Edward Bailey’s work was pioneering and challenging in that it questioned a widely held assumption that religion was the sole prerogative of institutions devoted to religion. He sought to discover the sacred within what might otherwise be dismissed as profane, and to identify experiences of the holy within an apparently irreligious realm. Implicit Religion enabled aspects of the spiritual to be discovered unexpectedly within contemporary secular society. He noted that “everybody has a religion of some sort,” a faith by which they live, albeit as an unconscious core at the centre of their way of life and being.

Implicit Religion begins with a simple question, would our understanding of the secular and everyday life benefit from asking if it has a religion of its own? Answering the question opens up the possibility of discovering the sacred within what might otherwise be dismissed as profane, and of finding an experience of the holy within an apparently irreligious realm. Above all, in contemporary society it allows for the discovery of some kind of religiosity within what conventionally might be seen as an unrelievedly secular sphere. The concept therefore gives credence to the opinion of the ‘person in the street,’ that while ‘some who go to church really mean it,’ others who go to church ‘really have a different religion altogether’—but that ‘everybody has a religion of some sort,’ a faith by which they live, albeit as an unconscious core at the centre of their way of life and being.

That ‘faith’ has been explored in a variety of communities and ways from Elvis to Lance Armstrong, from the work of psychologists to the activism of the occupy movement, from the theatre to the punk venue / squat, from engineers to poets and from corporate business to museum displays. Often these ideas are first explored at the conference, where the discussion and conferring of the paper leads to new discoveries and enthusiasm. Papers presented at the conference are often then submitted for consideration and peer review with a view to publication in the journal.

Given the breath and range of areas that are explored, examined and considered under the purview of Implicit Religion, it is important to realise that religion is not itself a constrained or self-contained category, nor does it exist solely as a binary to the secular. Implicit Religion is concerned with the interaction and conversation that occurs as these fluid, overlapping and co-dependant categories react to one another and to additional stimuli and change.

At its core Implicit Religion is an analytical tool that coalesces around three criteria:

1. Commitment – to what do people, groups, communities, professions, institutions, corporations commit themselves and why? What meaning does that commitment provide for them?

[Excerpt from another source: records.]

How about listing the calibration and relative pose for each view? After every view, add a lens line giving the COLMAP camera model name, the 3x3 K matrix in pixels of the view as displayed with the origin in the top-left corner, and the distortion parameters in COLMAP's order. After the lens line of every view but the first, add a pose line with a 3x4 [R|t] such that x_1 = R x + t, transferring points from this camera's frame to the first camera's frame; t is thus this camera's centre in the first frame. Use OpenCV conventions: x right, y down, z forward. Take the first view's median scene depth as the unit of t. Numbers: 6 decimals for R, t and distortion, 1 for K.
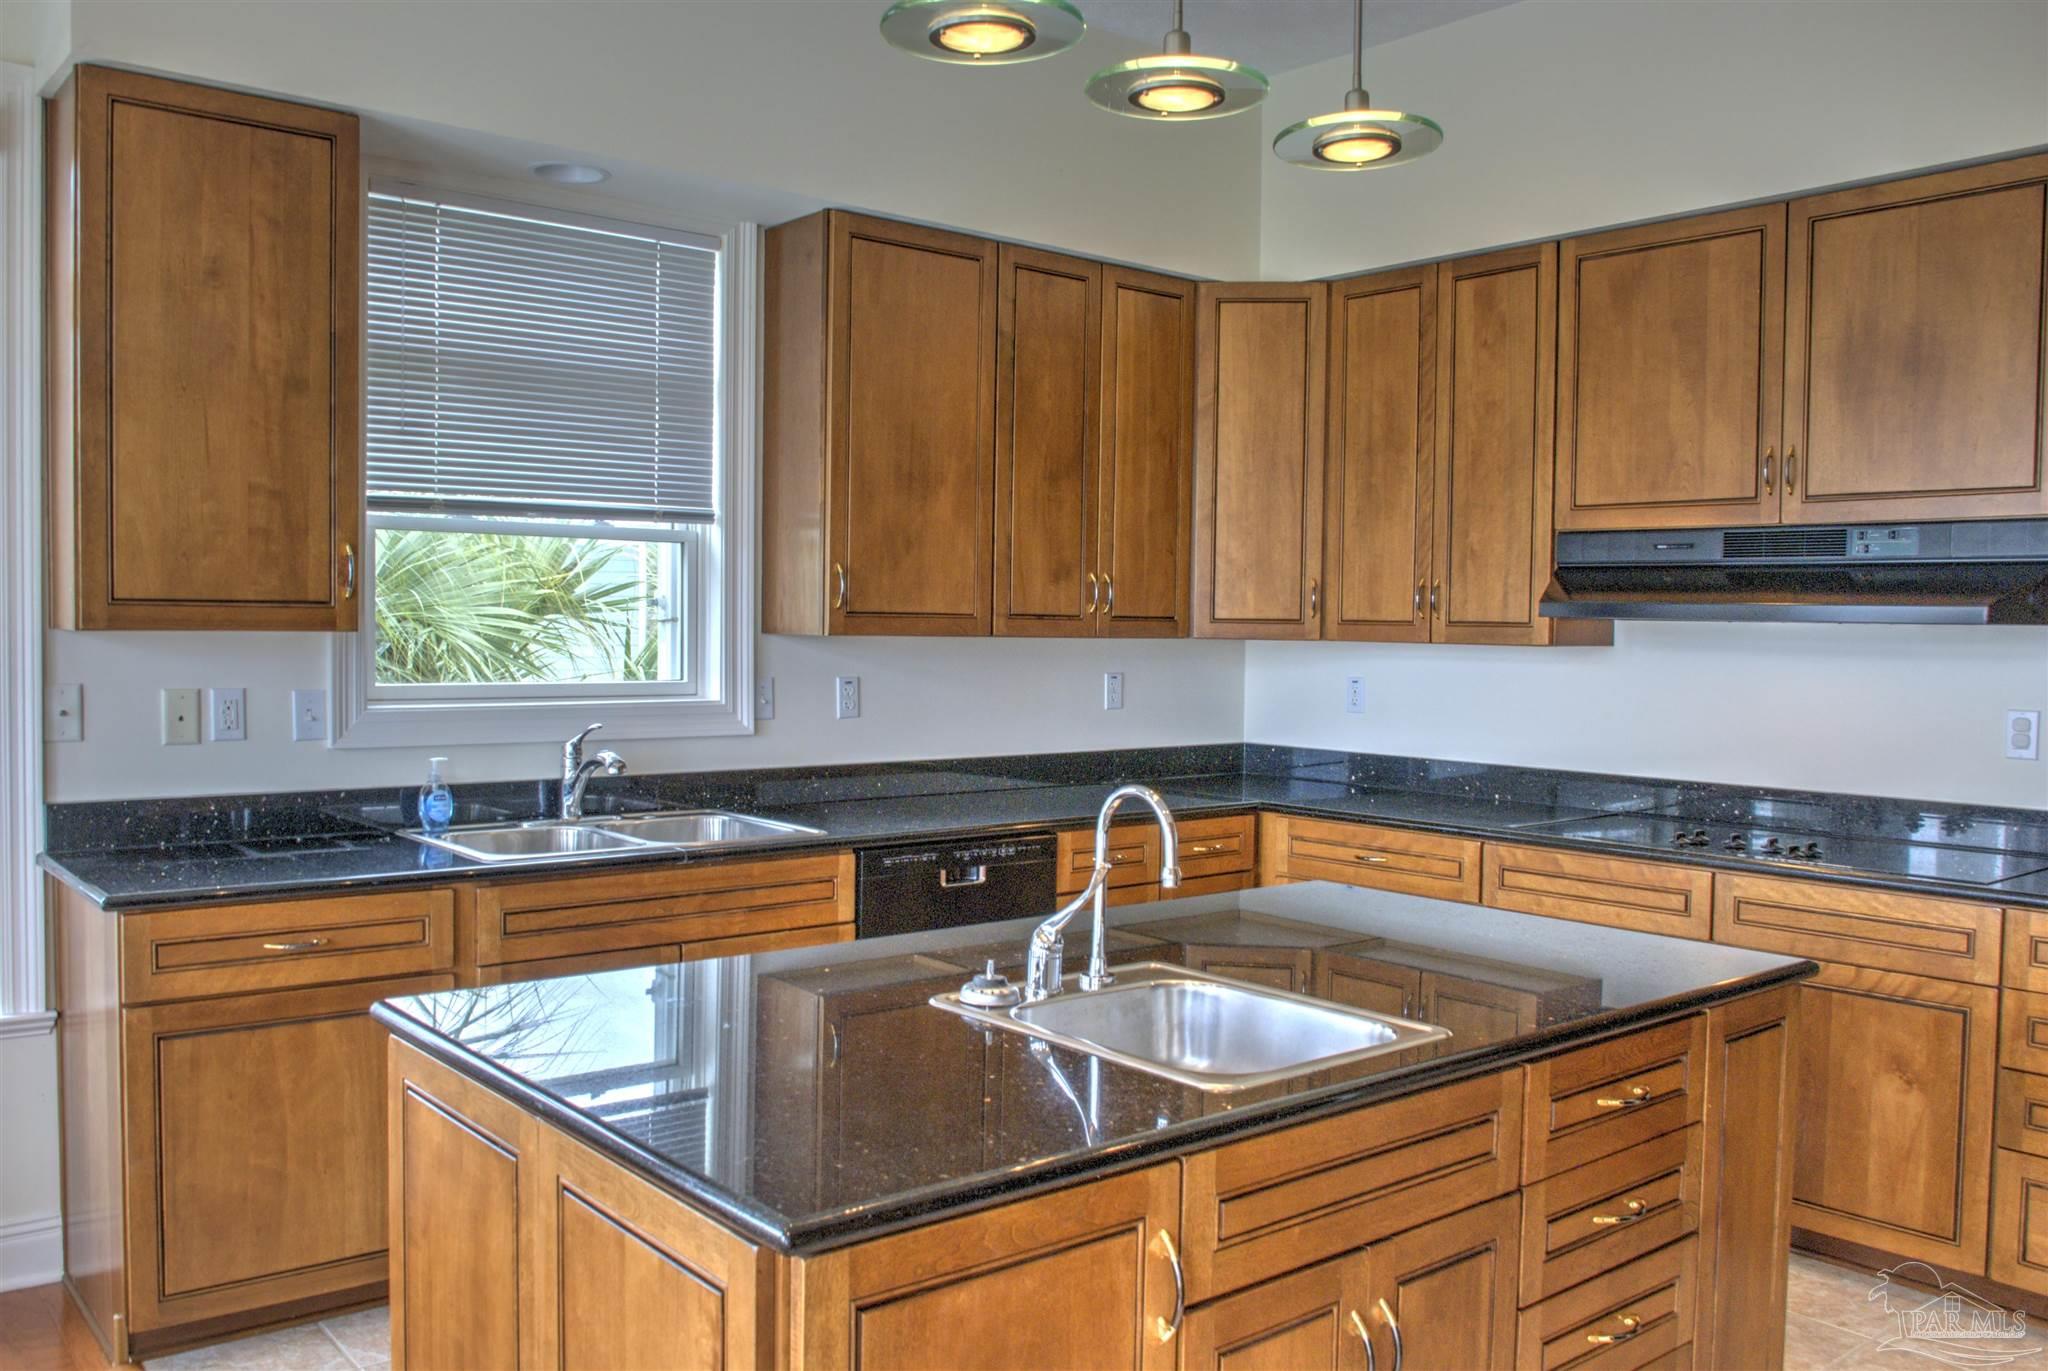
lens RADIAL K [[1716.0, 0, 1018.2], [0, 1716.0, 693.9], [0, 0, 1]] dist [-0.026352, -0.022179]
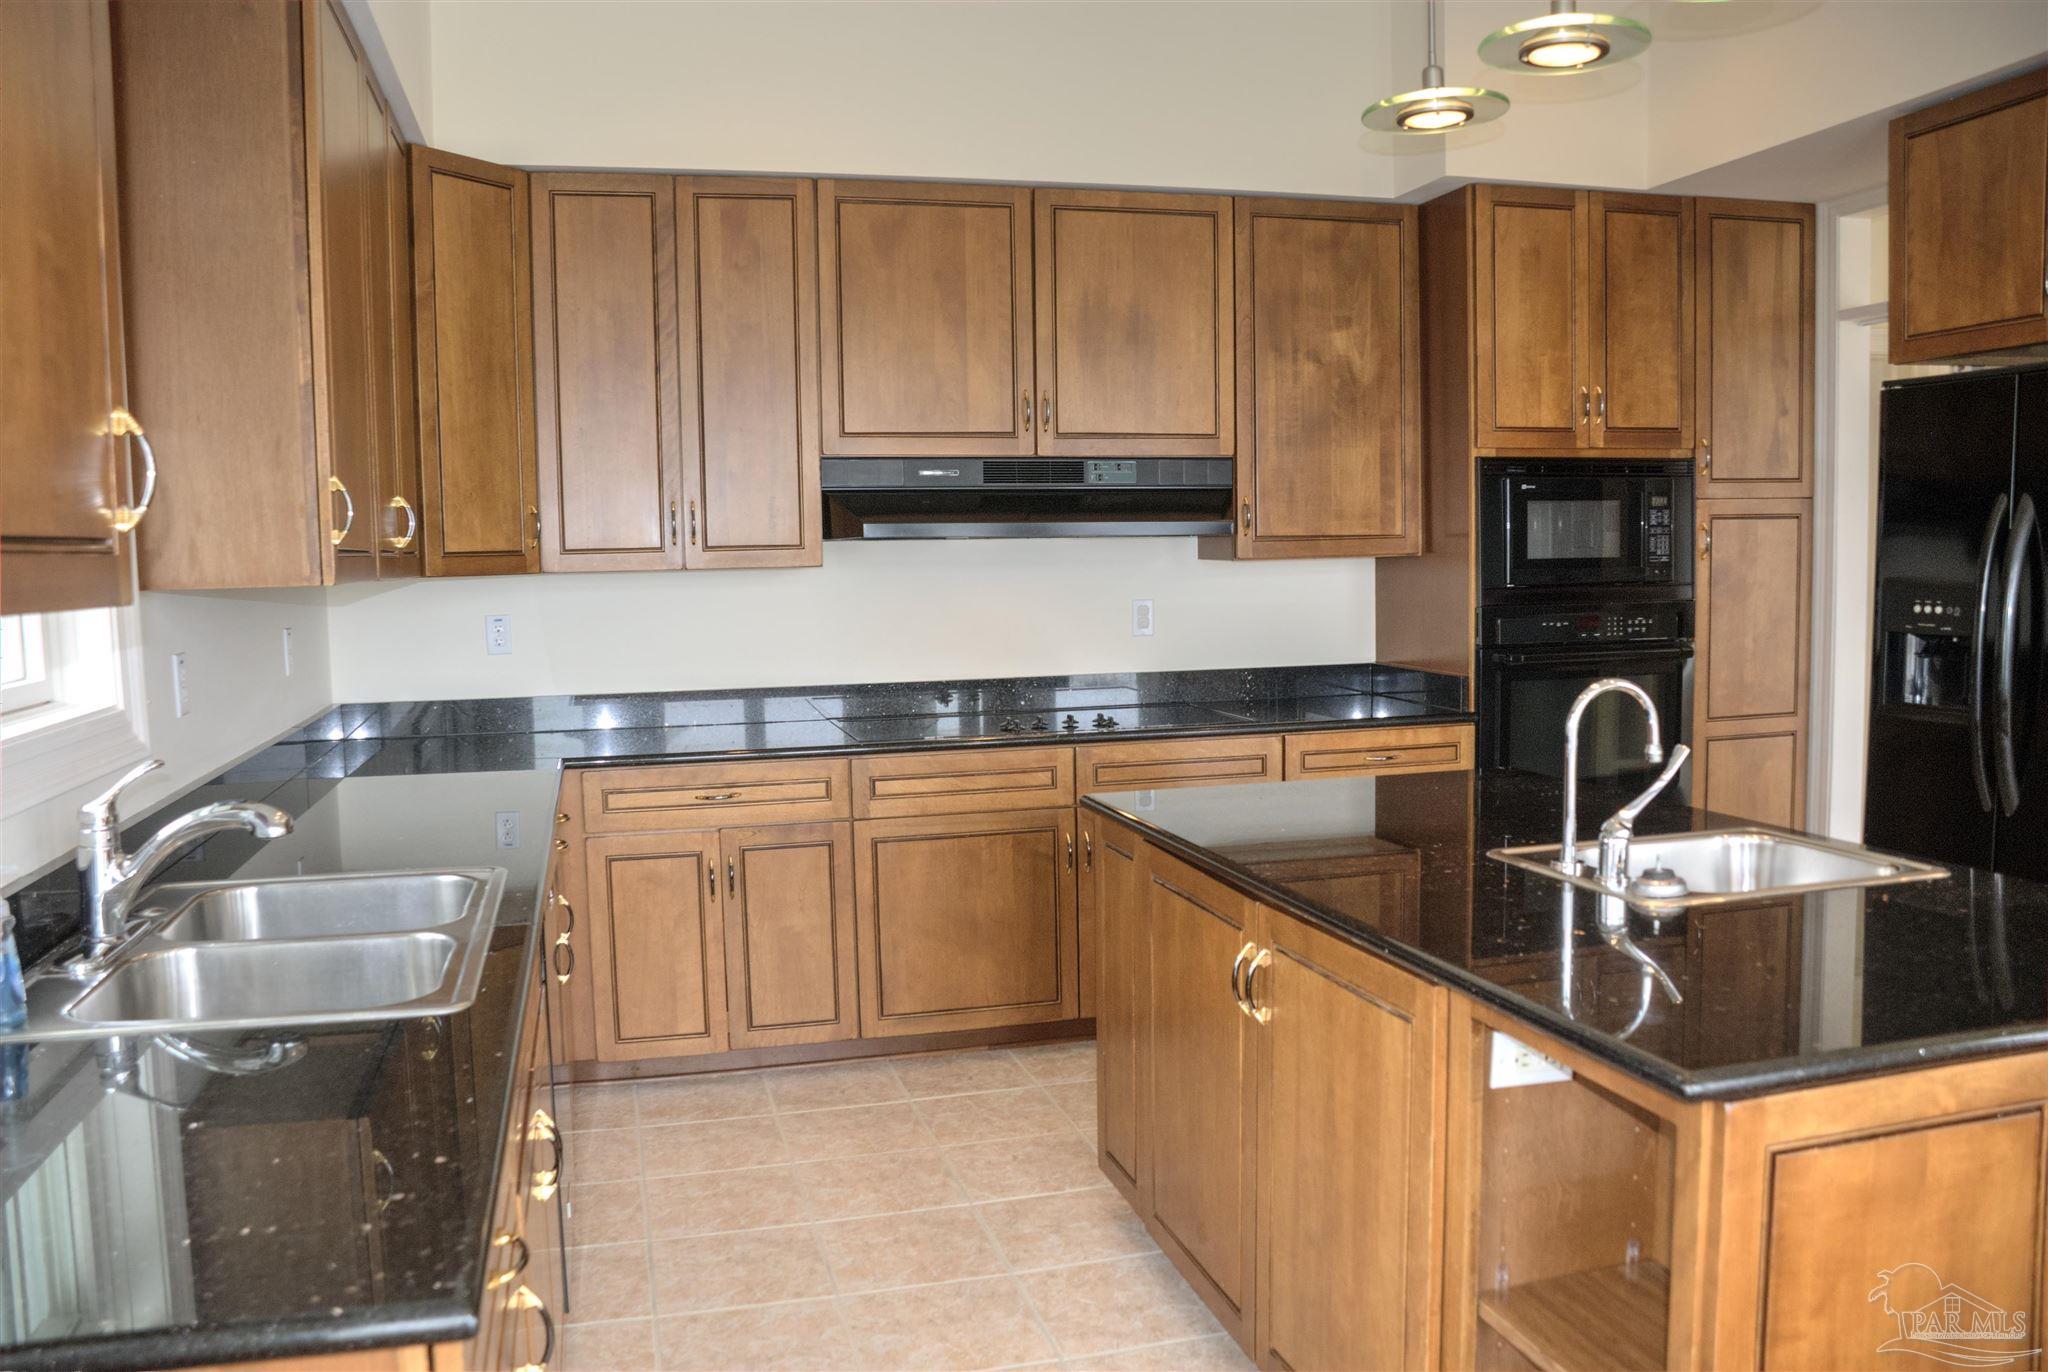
lens RADIAL K [[1568.0, 0, 1024.0], [0, 1568.0, 686.0], [0, 0, 1]] dist [-0.160542, 0.122314]
pose [[0.414895, -0.097184, 0.904664, -0.539822], [0.064120, 0.994930, 0.077474, -0.022663], [-0.907607, 0.025864, 0.419023, 0.524243]]
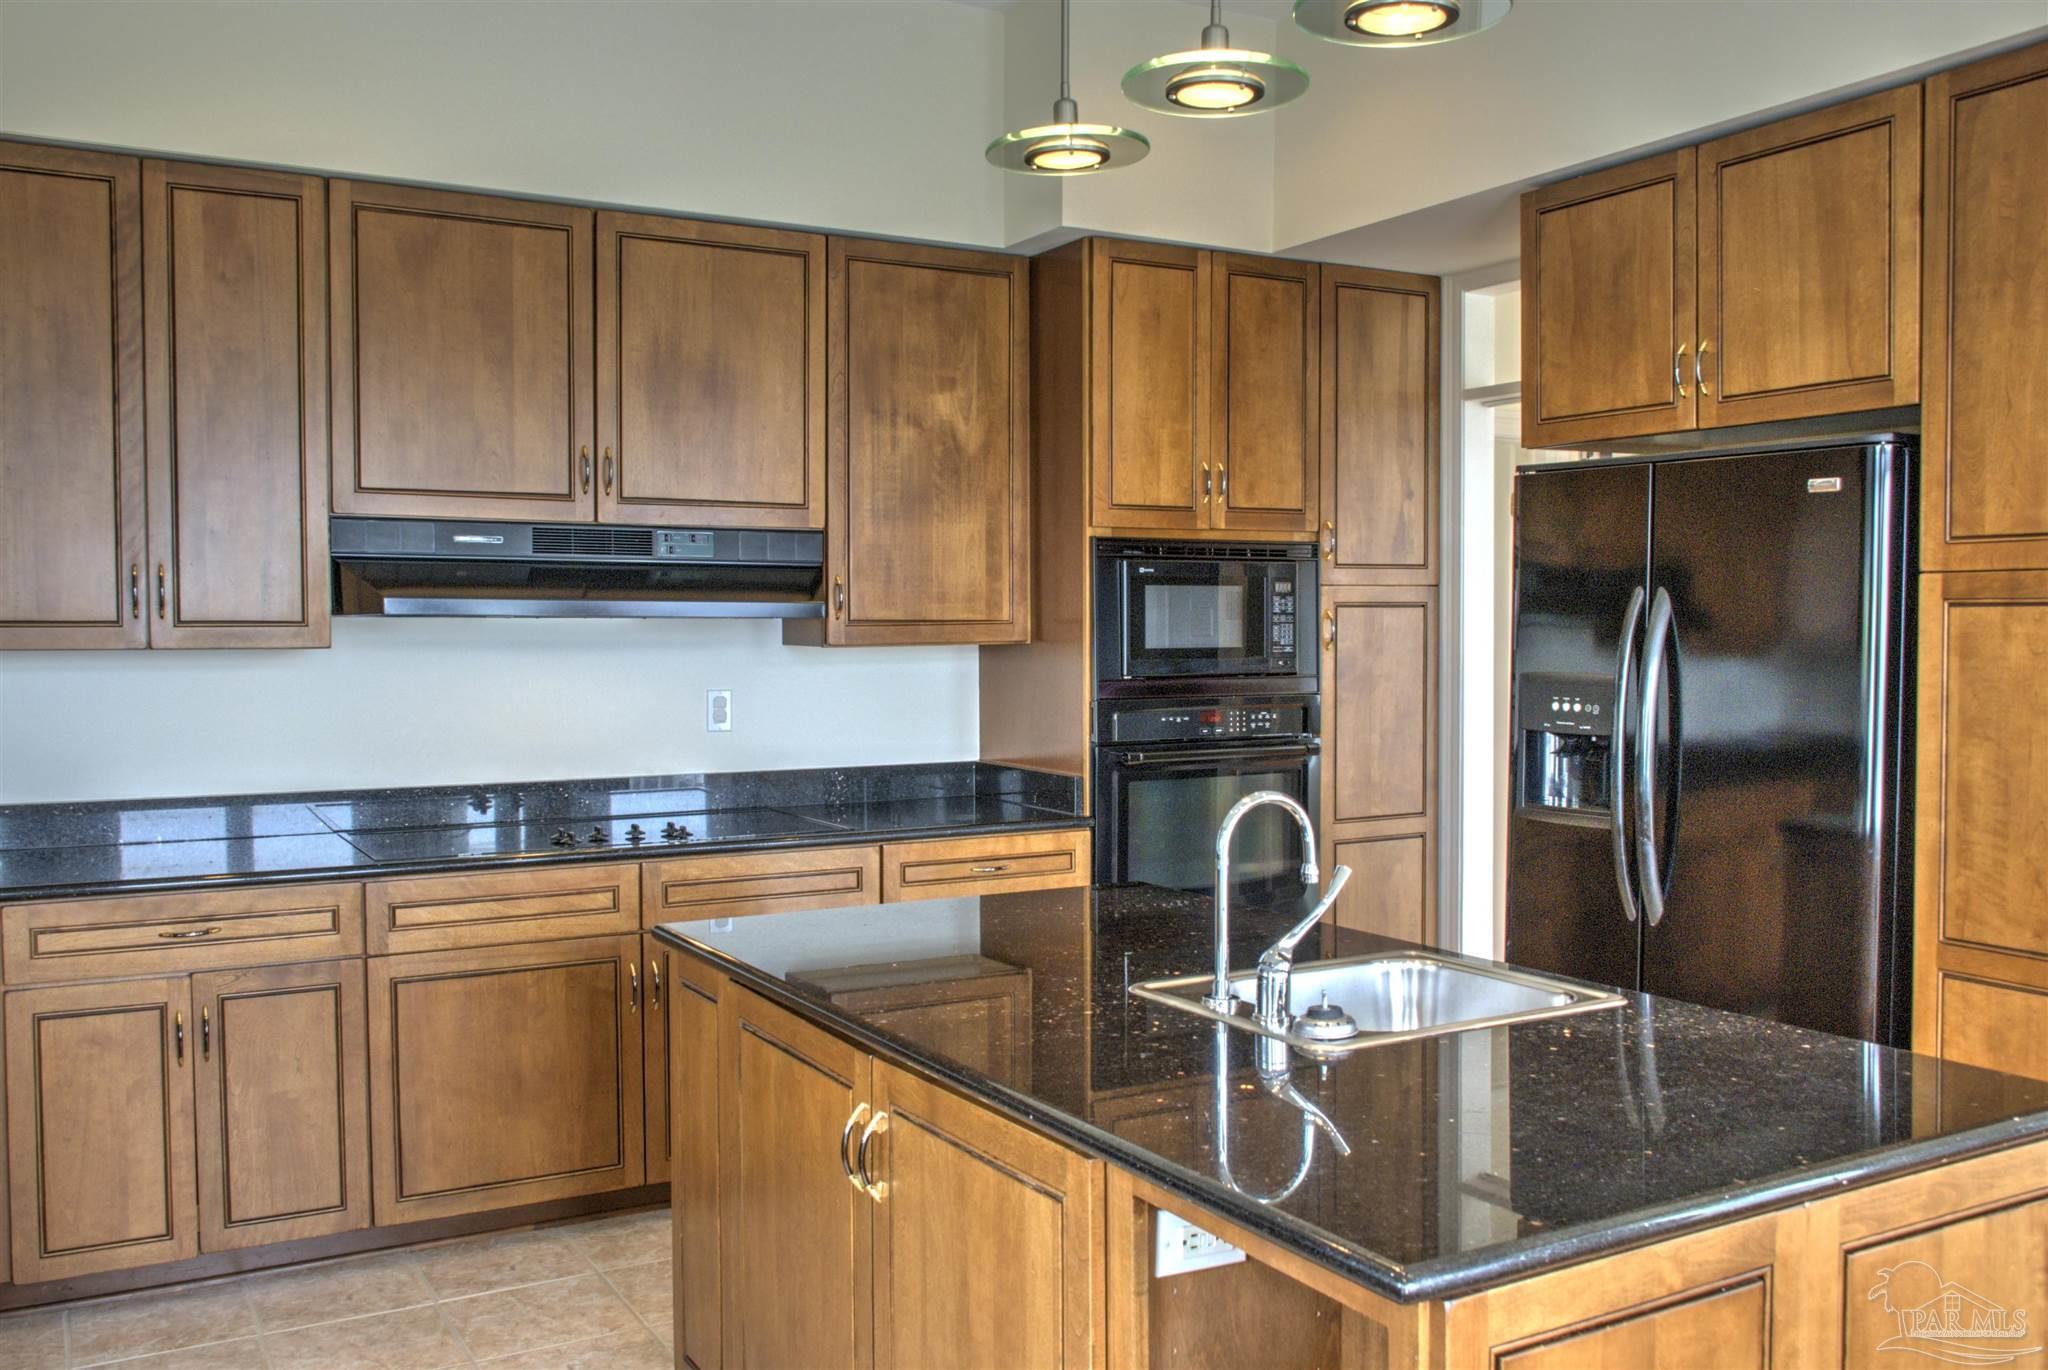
lens RADIAL K [[1716.0, 0, 1018.2], [0, 1716.0, 693.4], [0, 0, 1]] dist [-0.026352, -0.022179]
pose [[0.170812, -0.051559, 0.983954, -0.509177], [0.046807, 0.997927, 0.044166, -0.028669], [-0.984191, 0.038512, 0.172871, 0.545407]]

2. Integrating foci – what do people, groups, communities, professions, institutions and corporations use to integrate their commitment into the rest of their life and its vagaries? In what ways are the integrating foci related to or born from the commitment?

3. Intensive concerns with extensive effects – what arises from the commitment that matters / excites / stimulates / moves the individual, group, community, business, culture to such an extent that it changes and shapes their actions, behaviours, attitudes and opinions?